ISTANBUL (Reuters) - Turkish Prime Minister Tayyip Erdogan inaugurated a $4 billion high-speed train link between Istanbul and Ankara on Friday, the latest in a series of “mega projects” he hopes will help him win a presidential election in a few weeks time.
Turkey’s economic development - driven partly by major infrastructure projects - has been the foundation of Erdogan’s popularity despite deepening discontent among his opponents at what they see as growing authoritarianism.
“Twelve years ago, a fast train was nothing more than a dream ... We are now a country which makes its dreams come true,” Erdogan said in the western city of Eskisehir where he stopped during the journey, escorted by five helicopters including two Cobra attack aircraft.
“Despite sabotage, obstructions and efforts to slow it down, we have finished this line and are putting it into service,” he told a flag-waving crowd.
The launch - which comes just over three weeks ahead of the presidential election but a year before the line will be fully operational as it currently runs only to the outskirts of Istanbul - was delayed by a few months due to what officials described as sabotage and a test train crash on July 3.
Turkey is constructing a network of high-speed rail links as it looks to ease the burden on increasingly congested highways.
Erdogan’s other projects include a 50-km (31-mile) channel to rival the Suez Canal that would render half of Istanbul an island, an airport which Ankara claims will be the world’s biggest and a giant mosque atop an Istanbul hill.

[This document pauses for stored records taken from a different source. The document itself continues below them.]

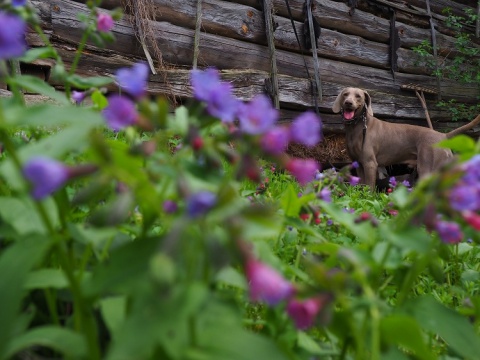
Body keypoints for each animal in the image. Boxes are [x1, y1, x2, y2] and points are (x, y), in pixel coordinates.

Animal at [334, 87, 480, 188]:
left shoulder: (370, 163)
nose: (348, 103)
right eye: (345, 94)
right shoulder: (358, 163)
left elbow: (369, 188)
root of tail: (443, 135)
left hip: (428, 169)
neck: (356, 128)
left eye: (358, 96)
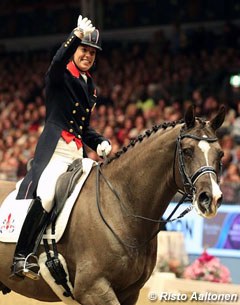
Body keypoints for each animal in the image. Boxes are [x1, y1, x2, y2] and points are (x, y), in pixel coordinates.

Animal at [0, 105, 225, 302]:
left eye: (220, 154)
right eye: (187, 151)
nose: (210, 199)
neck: (122, 206)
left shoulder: (129, 293)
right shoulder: (93, 289)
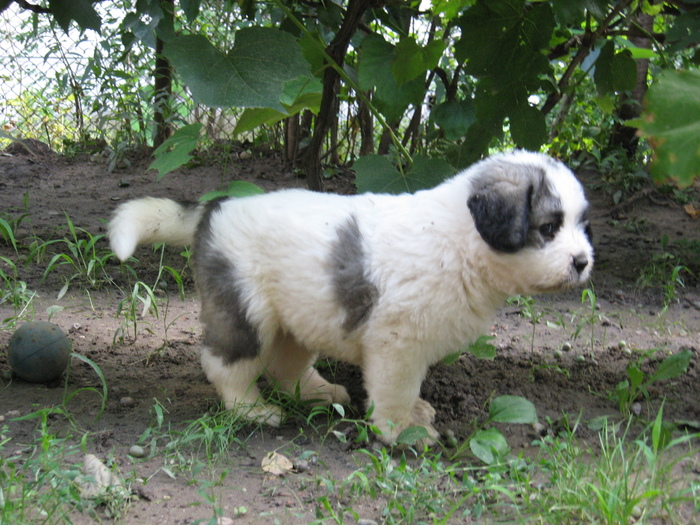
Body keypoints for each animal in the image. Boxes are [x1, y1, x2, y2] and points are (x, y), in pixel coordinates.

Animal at [108, 149, 592, 444]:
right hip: (246, 308)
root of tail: (215, 208)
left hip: (300, 311)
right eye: (548, 227)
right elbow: (395, 389)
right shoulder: (398, 344)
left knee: (286, 363)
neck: (459, 241)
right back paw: (252, 410)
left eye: (580, 225)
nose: (583, 261)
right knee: (226, 362)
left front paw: (415, 414)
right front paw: (402, 432)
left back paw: (317, 391)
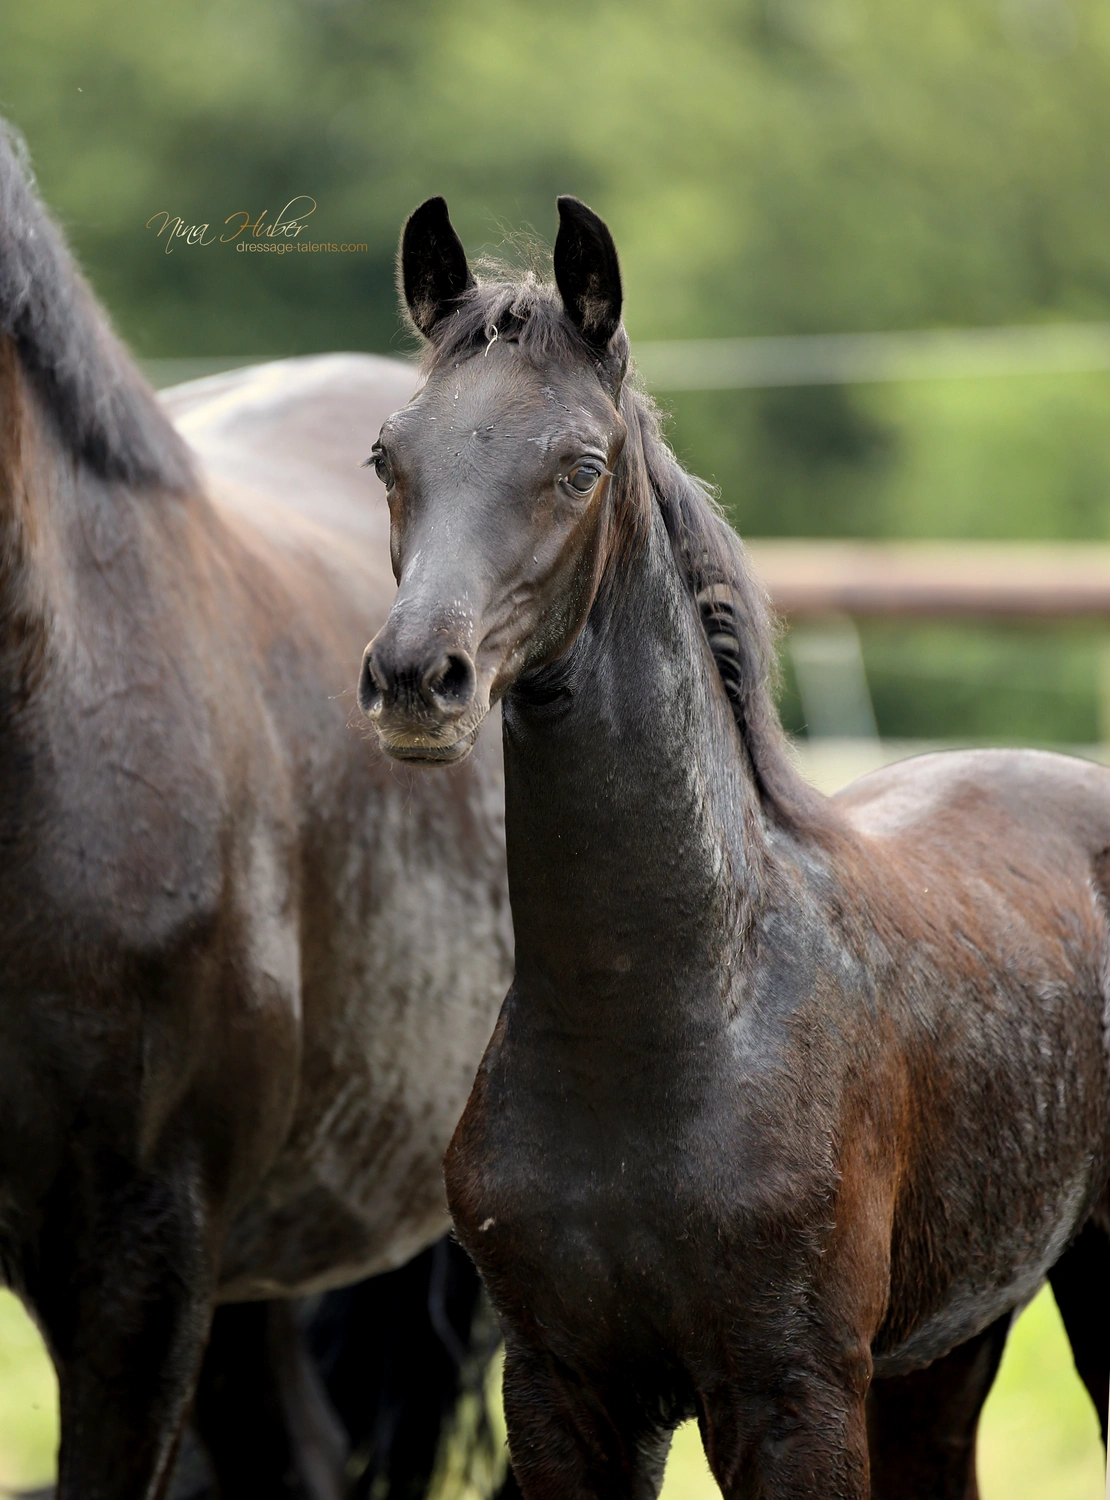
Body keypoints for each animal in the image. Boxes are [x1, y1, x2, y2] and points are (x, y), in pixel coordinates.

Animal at [357, 193, 1110, 1499]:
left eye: (580, 466)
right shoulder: (562, 1395)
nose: (415, 679)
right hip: (941, 1352)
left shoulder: (790, 1394)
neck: (668, 1022)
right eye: (388, 456)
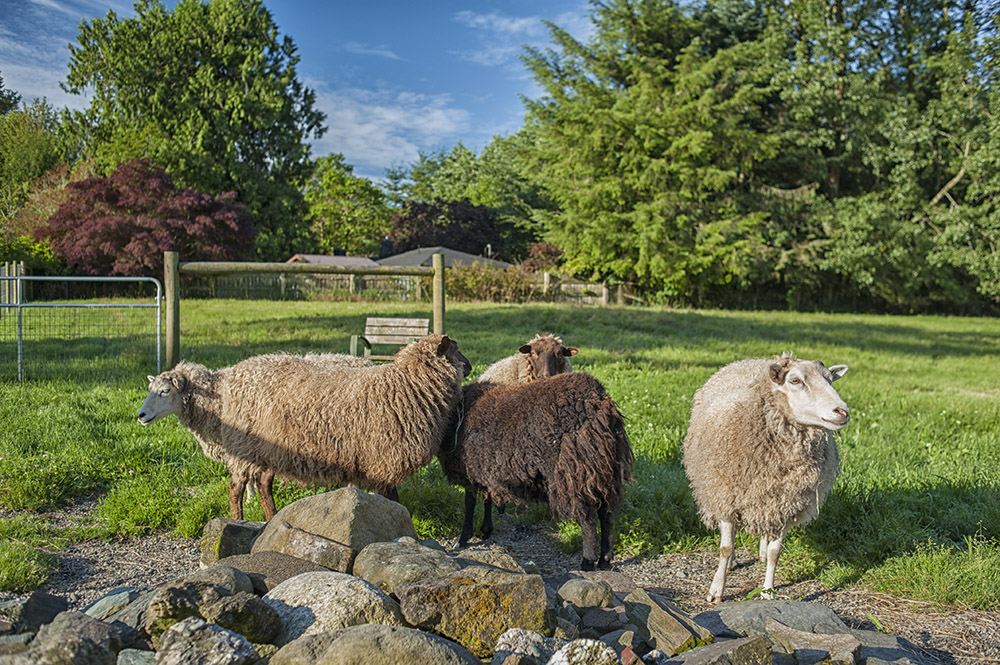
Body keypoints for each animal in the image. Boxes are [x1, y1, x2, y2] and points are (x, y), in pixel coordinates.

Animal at [138, 353, 374, 520]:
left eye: (165, 391)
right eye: (150, 388)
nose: (141, 416)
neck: (214, 395)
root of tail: (364, 361)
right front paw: (251, 498)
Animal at [440, 371, 634, 570]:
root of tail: (597, 401)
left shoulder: (469, 472)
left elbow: (470, 503)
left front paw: (463, 538)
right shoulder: (485, 471)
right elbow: (488, 499)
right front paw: (486, 530)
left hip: (573, 471)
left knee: (588, 518)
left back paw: (587, 562)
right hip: (603, 470)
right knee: (607, 514)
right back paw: (605, 559)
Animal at [681, 353, 851, 603]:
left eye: (831, 379)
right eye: (795, 381)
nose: (843, 412)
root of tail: (753, 359)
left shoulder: (787, 505)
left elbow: (775, 552)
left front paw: (768, 591)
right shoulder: (726, 497)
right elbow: (725, 548)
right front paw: (716, 590)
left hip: (768, 500)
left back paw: (760, 552)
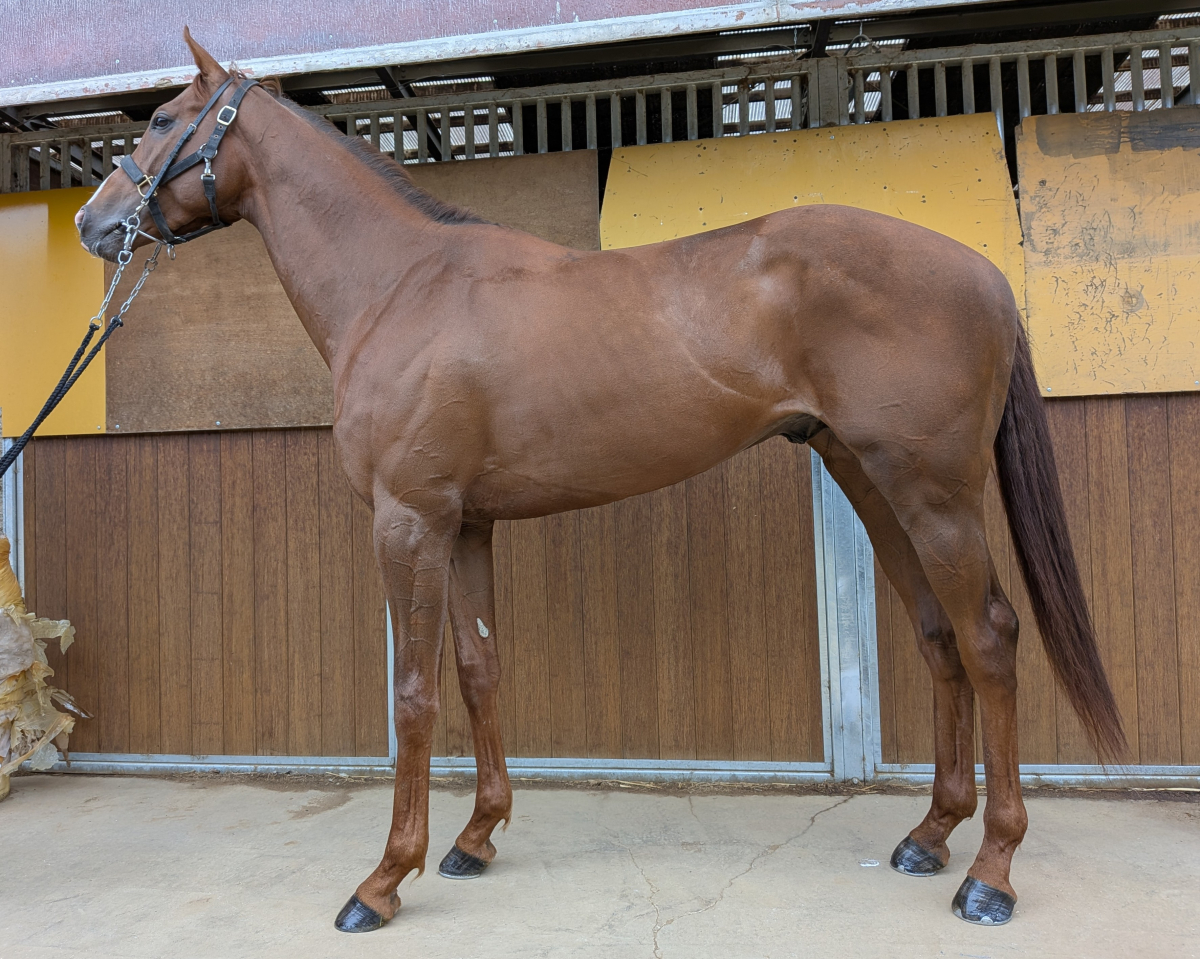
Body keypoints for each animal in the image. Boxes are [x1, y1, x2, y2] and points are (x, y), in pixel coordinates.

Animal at [75, 30, 1125, 933]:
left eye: (164, 118)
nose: (94, 222)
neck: (401, 287)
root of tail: (983, 272)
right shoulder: (467, 523)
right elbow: (479, 668)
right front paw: (476, 838)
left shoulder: (409, 521)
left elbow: (414, 692)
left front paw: (383, 879)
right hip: (874, 485)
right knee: (940, 635)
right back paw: (930, 835)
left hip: (935, 496)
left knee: (990, 639)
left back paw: (990, 873)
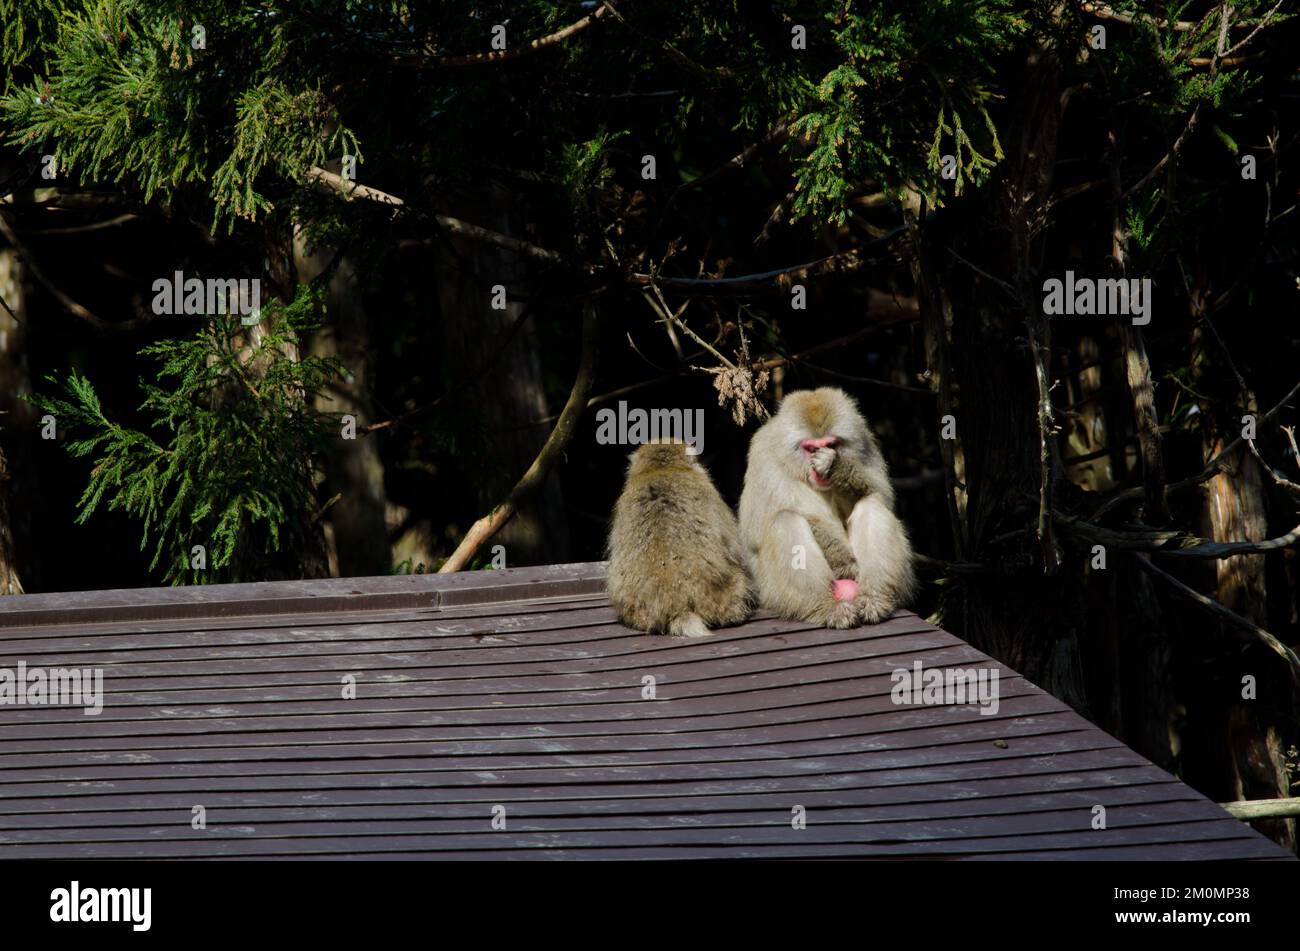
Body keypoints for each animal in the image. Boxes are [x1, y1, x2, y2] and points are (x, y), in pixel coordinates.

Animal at [738, 387, 916, 628]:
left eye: (830, 445)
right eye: (811, 448)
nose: (818, 467)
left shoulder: (865, 447)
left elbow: (879, 496)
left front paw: (835, 467)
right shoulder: (766, 459)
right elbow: (758, 527)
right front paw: (844, 563)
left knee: (871, 504)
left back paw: (874, 599)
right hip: (770, 589)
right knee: (785, 519)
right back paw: (825, 607)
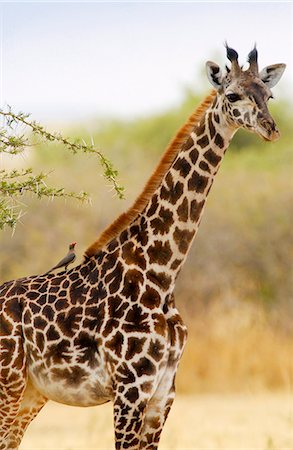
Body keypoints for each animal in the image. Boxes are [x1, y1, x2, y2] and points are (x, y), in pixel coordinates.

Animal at [0, 46, 282, 450]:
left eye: (268, 95)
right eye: (232, 96)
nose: (271, 128)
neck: (160, 272)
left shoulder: (164, 390)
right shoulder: (130, 388)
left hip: (31, 392)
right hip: (9, 383)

The construction of a third bridge over the Bosphorus strait in Istanbul is underway and nuclear power stations are also on the drawing table. Turkey plans to spend $250 billion on roads, energy and IT infrastructure alone over the next decade.
The trains on the new link, made by Spain’s CAF and with a top speed of 250 kmh (155 mph), will initially cover the 533-km (330-mile) distance in 3-1/2 hours, significantly faster than existing journey times of between six and eight hours.
The line is planned to link up next year with the $2.8 billion Marmaray rail link below the Bosphorus Strait in Istanbul, the first underwater rail link between Asia and Europe, which Erdogan opened last October.
In the meantime passengers will disembark at Pendik, on the eastern outskirts of the Asian side of Istanbul, some 30 km (20 miles) from the Bosphorus. Those traveling to and from Istanbul city center will for now complete their journey by bus and subway.
The European Investment Bank has provided 1.5 billion euros ($2 bln) in funding for the link, while the European Union has contributed a 120 million euro grant.